Little Mary Jane’s Missing family former home, now owned by her mother’s stepsister and now adoptive stepmother... That is: Madame Tussauds,
the Gendarmerie had come,
commanded by Commissioner C. Monet.

What a something' to happen to me, a few days before Christmas,
Oh my God!
What are the neighbors going to think? What will they say about this absurd story? Damnable!
The wicked and sour Madame Tussauds, was babbling and begging loudly
to be heard by Commissioner Monet
and by Reverend Dumas.

Do you have any idea, Madame, where the children could've gone to find refuge?
Does Mary Jane have friends or relatives where she might be hiding?
Commissioner C. Monet
asked with a blank look on his face,
as if he were following one of his thoughts.

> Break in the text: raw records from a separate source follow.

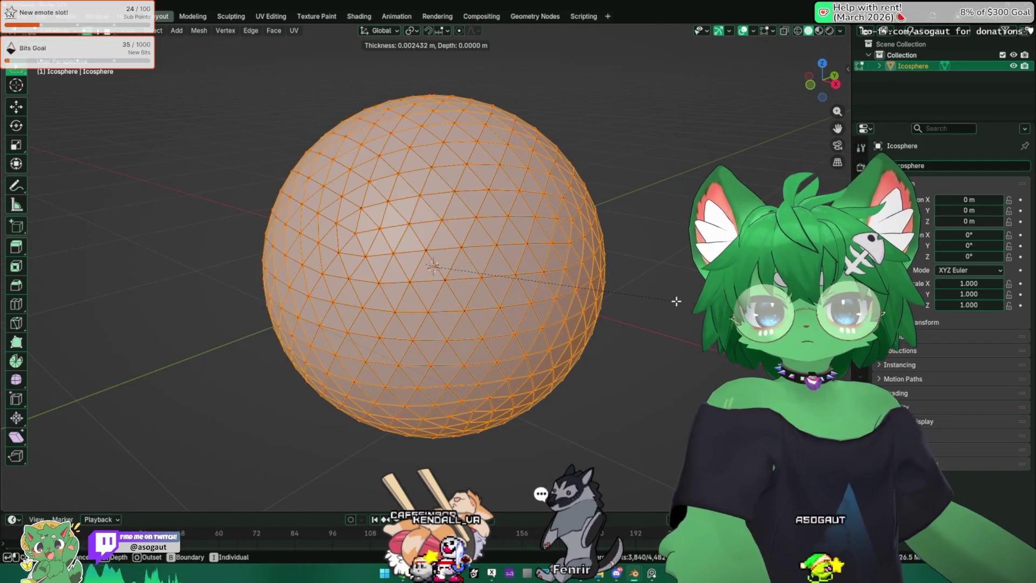
{"action": "left_click", "coordinate": [673, 301]}
{"action": "middle_click_drag", "start_coordinate": [674, 303], "coordinate": [681, 316]}
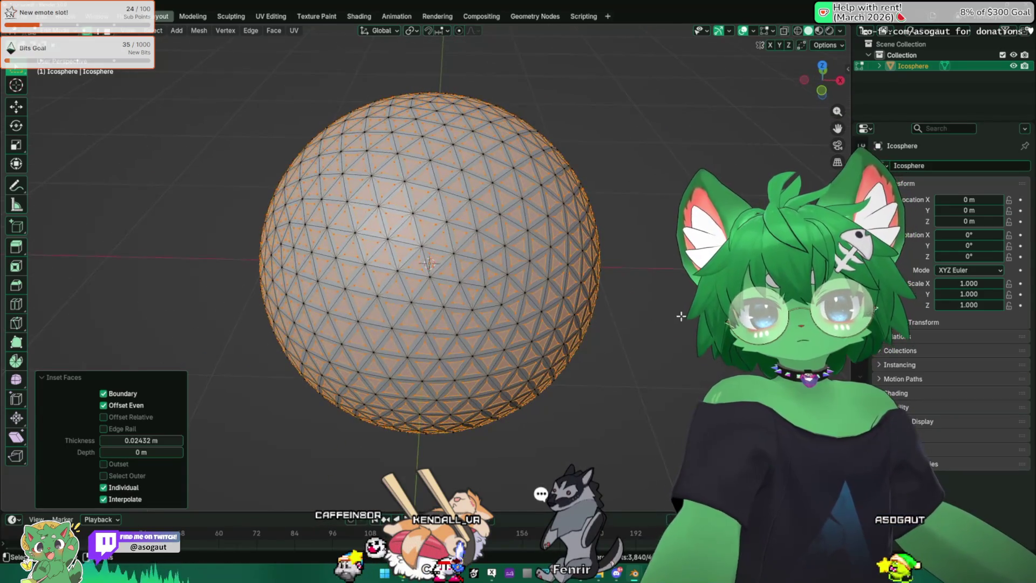
Try extruding the inset faces scaled to 0.787, inspect without overlays, then undo back to the plain sphere.
{"action": "key", "text": "e"}
{"action": "key", "text": "shift+z"}
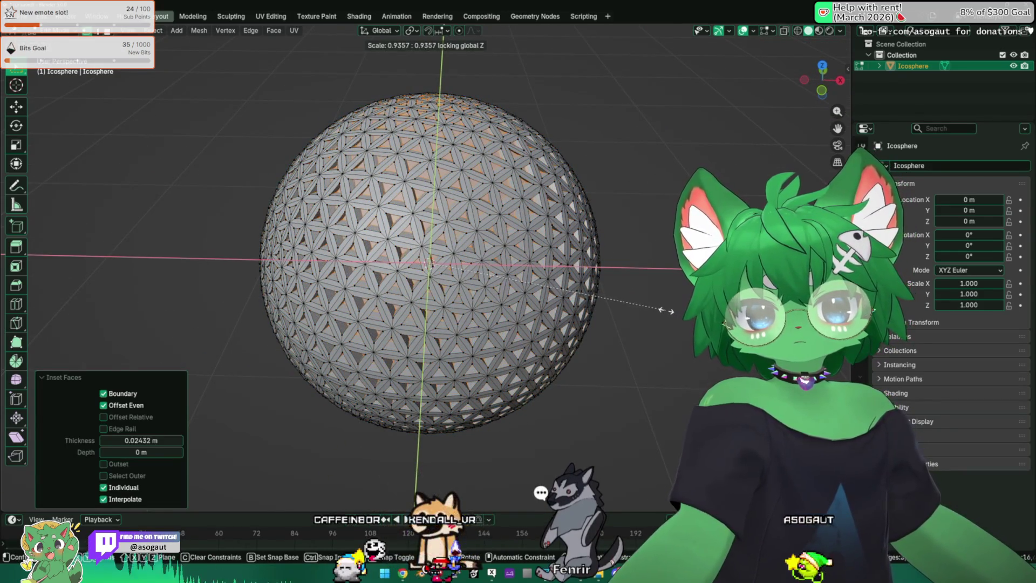
{"action": "key", "text": "Return"}
{"action": "scroll", "coordinate": [578, 221], "scroll_direction": "down", "scroll_amount": 3}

No, I have no idea! The little girl has no family or friends in the world!
Nobody’s going to stand that ungrateful little brat! If it weren’t for her poor unfortunate mother!
Madame Tussauds sighed continuing her painful recitation. Then she slowly started to talk again.

Ah! I’m too kind-hearted... I should have left her at the orphanage!
So she would have learned what
the hand feeding you means.

Then? Mary Jane is not your daughter; and whose? If I may ask?
the Commissioner inquired, attentively, following the movements of all
in the room around him.

She is the daughter of my stepsister and her husband, the infamous Count Ladurée.
My sister died of a strange and unknown debilitating illness.
Her beauty faded day by day,
she slowly went out,
as if carried away by the wind.
About the Count, I guess, you well know
the story of his diabolical madness.

The Little Girl was brought to the orphanage.
I still did not live here and when I came back, I immediately had the good heart to take the baby with me.
Madame Tussauds said, while Reverend Dumas nodded with his hands clasped in a monotonous prayer.

I'm not completely informed about this nasty story, please Madame, would you tell it to me?
And so saying the commissioner C. Monet
moved his chair and sat in wait
to hear this strange story.

- It all began with the slow death
of my adoptive stepsister.
The Count had gone a little mad, he began
doing strange and meaningless things.
He did not want to bury his great love,
he embalmed her, saying that he would keep her close forever.
I remember that in those days the Count was as crazy or invaded, perhaps demeaned or who knows what.
He was studying all day and all nights,
then he wrote; he wrote millions of formulas
which for me have no meaning.

Oh! But me, Commissioner, I am a smart woman and I understand things.
I know what the Count was studying! He was studying
the Magic... The Dark Magic, Commissioner!
More and more the Count Ladurée
lived in a straight-up fantasyland,
an impalpable world made up of visions.
He talked to his wife, as if she was still alive, but she was motionless, embalmed, a stuffed puppet! He talked to plants and animals! He no longer talked to people! He didn’t say any other word! He didn't say a word!
We are one of the wealthiest families in Paris, Mr. Monet, and we cannot afford certain rumors on our behalf.
We can’t! It’s trashy!
Oh! But me... I am a woman of high society, of great nobility and I know well certain things! So, I took my fur and my puppy dressed for the occasion and went to Reverend Dumas to denounce the facts and confess everything to God!
Then I went to the police with Count Ladurée’s documents and denounced him for his magic rituals and his heresies.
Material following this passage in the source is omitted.